Published Oct. 8, 2006 in the Hibbing Daily Tribune
By Aaron J. Brown
I hate to repeat the droning chorus of local columnists, hack comedians and angry technophobes who populate the places in our nation where U2 does not perform, but here I go.
You ever notice that when you call one of those 1-800 numbers for tech support you sometimes get a voice recognition computer to direct your call? The software for this has been around awhile, but is just now being used for the expressed purpose of aggravating people who call service lines.
The other night I had to call the satellite company because our signal was cutting out just about any time the relative humidity poked its little head above 50 percent. Actual rain has the same effect as an electromagnetic pulse in the stratosphere (you know, like from “Godzilla” when they detonate the anti-Godzilla bomb and Raymond Burr tells us we have to live without technology from now on). Point is, I was missing Twins games and getting angry so I called up the company.
By now we’re all used to the fact that you seldom get a “human” when you reach the tech support line of a major company. “Para espańol, la prensa ocho,” and so on and so on. Until recently, however, interacting with these people-bots was a one-way affair. The computer would wait patiently for us to press a number. When I called the satellite company the other day, the automated answering thing actually asked me what I was calling about.
Now, I recognize the irony here. If this was 1950 and I called Philco in regard to the reception on my new TV set, a “real person” would ask a very similar question. The problem for me is that I knew that when I called the satellite company that it WAS NOT a real person, but a computer that would pretend to understand my voice before putting me on hold for 20 minutes. It’s a charade, an elaborate game designed to make me feel warm and fuzzy so I don’t notice the sore forming where the phone has been resting on my face for the whole evening.
================
INSTRUCTIONS FOR THE TASK: Reproduce the part of the column on calling tech support between "You ever notice" and "up the company.", inclusive. The entries have nothing to do with this.

Entries from a collection:
================
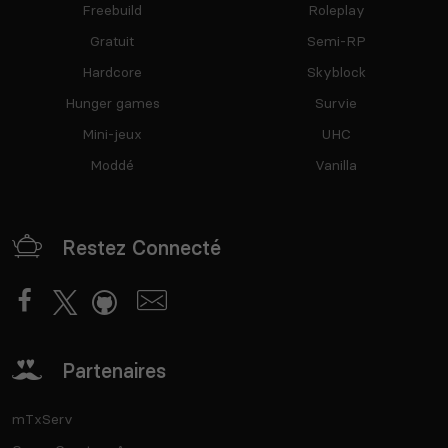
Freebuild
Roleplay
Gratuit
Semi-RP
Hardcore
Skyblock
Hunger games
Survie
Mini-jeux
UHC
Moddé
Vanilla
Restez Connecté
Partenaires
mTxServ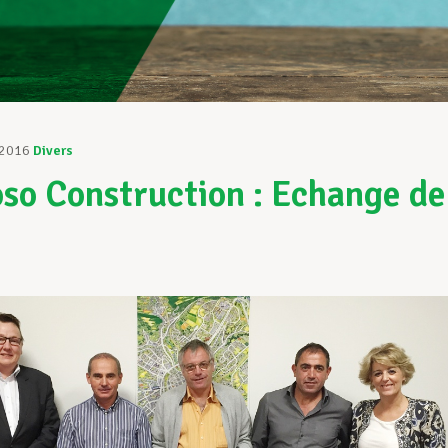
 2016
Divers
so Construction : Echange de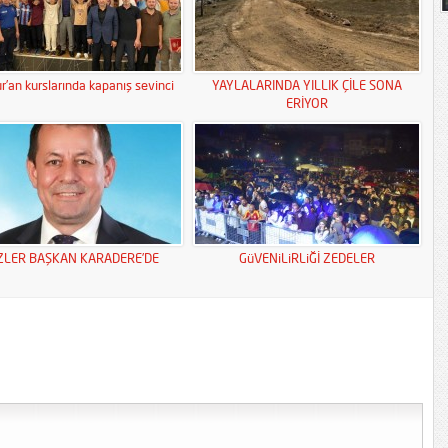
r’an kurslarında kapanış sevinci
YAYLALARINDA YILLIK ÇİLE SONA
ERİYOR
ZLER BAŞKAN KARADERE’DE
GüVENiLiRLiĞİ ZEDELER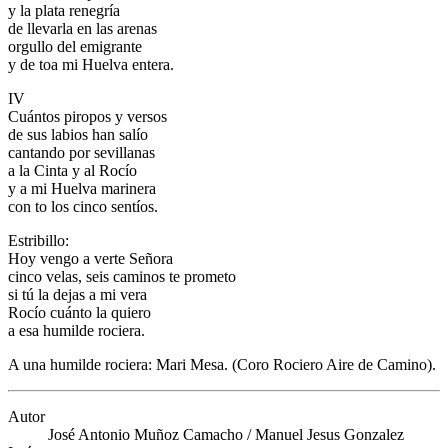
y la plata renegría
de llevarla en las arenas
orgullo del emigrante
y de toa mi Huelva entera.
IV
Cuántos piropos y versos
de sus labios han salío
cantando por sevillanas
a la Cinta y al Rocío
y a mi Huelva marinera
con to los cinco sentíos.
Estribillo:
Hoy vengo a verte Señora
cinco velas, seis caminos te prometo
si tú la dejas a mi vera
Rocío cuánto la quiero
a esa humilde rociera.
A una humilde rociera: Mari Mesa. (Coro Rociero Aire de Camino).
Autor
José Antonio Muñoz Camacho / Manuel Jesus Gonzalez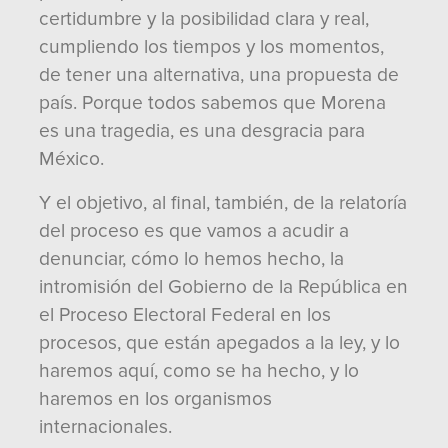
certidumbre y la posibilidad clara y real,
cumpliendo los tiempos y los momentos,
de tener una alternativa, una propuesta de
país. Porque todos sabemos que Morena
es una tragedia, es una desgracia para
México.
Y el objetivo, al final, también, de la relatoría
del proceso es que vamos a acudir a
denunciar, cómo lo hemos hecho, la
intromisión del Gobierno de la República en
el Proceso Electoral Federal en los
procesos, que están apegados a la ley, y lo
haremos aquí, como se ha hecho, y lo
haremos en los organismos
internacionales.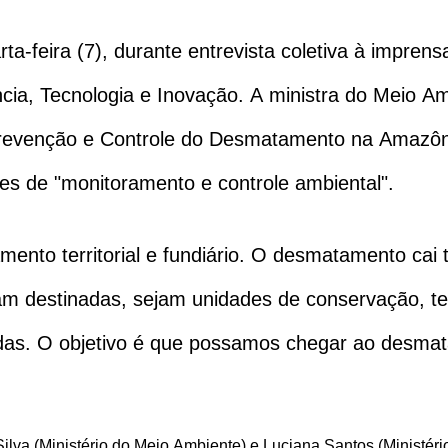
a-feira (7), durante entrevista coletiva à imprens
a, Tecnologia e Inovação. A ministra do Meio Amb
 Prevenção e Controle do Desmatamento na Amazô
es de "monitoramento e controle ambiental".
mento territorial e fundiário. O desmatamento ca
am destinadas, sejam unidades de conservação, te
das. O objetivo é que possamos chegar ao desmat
================
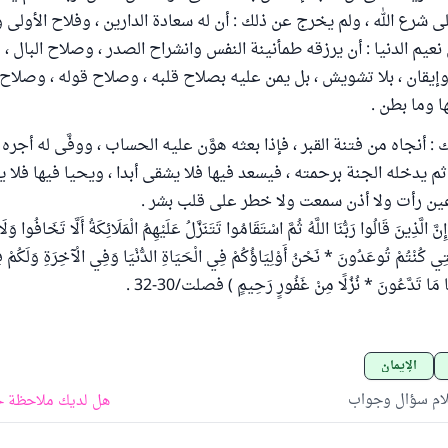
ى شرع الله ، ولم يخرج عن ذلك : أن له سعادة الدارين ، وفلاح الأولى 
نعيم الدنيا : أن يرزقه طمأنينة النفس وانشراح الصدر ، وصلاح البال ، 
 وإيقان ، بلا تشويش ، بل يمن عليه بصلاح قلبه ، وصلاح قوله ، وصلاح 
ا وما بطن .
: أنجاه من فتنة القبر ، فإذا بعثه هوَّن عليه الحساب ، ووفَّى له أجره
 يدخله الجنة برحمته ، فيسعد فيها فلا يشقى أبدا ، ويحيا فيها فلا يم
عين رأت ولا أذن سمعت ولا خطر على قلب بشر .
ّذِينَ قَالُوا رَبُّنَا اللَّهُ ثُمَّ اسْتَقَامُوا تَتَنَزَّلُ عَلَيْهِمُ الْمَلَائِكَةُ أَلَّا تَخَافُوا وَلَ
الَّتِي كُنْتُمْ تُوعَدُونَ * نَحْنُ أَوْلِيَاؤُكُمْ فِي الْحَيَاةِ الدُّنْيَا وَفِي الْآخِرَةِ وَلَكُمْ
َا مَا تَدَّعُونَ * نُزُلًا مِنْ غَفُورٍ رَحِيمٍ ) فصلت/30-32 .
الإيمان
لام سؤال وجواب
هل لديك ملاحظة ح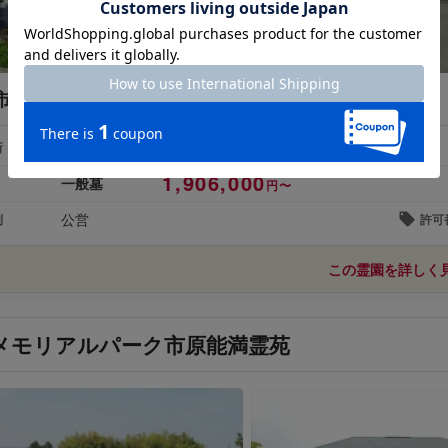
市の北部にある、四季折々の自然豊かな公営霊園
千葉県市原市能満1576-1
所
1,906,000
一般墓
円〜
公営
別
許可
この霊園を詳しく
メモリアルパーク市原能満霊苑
================
EXERCISE SOLUTION:
You ever notice that when you call one of those 1-800 numbers for tech support you sometimes get a voice recognition computer to direct your call? The software for this has been around awhile, but is just now being used for the expressed purpose of aggravating people who call service lines.
The other night I had to call the satellite company because our signal was cutting out just about any time the relative humidity poked its little head above 50 percent. Actual rain has the same effect as an electromagnetic pulse in the stratosphere (you know, like from “Godzilla” when they detonate the anti-Godzilla bomb and Raymond Burr tells us we have to live without technology from now on). Point is, I was missing Twins games and getting angry so I called up the company.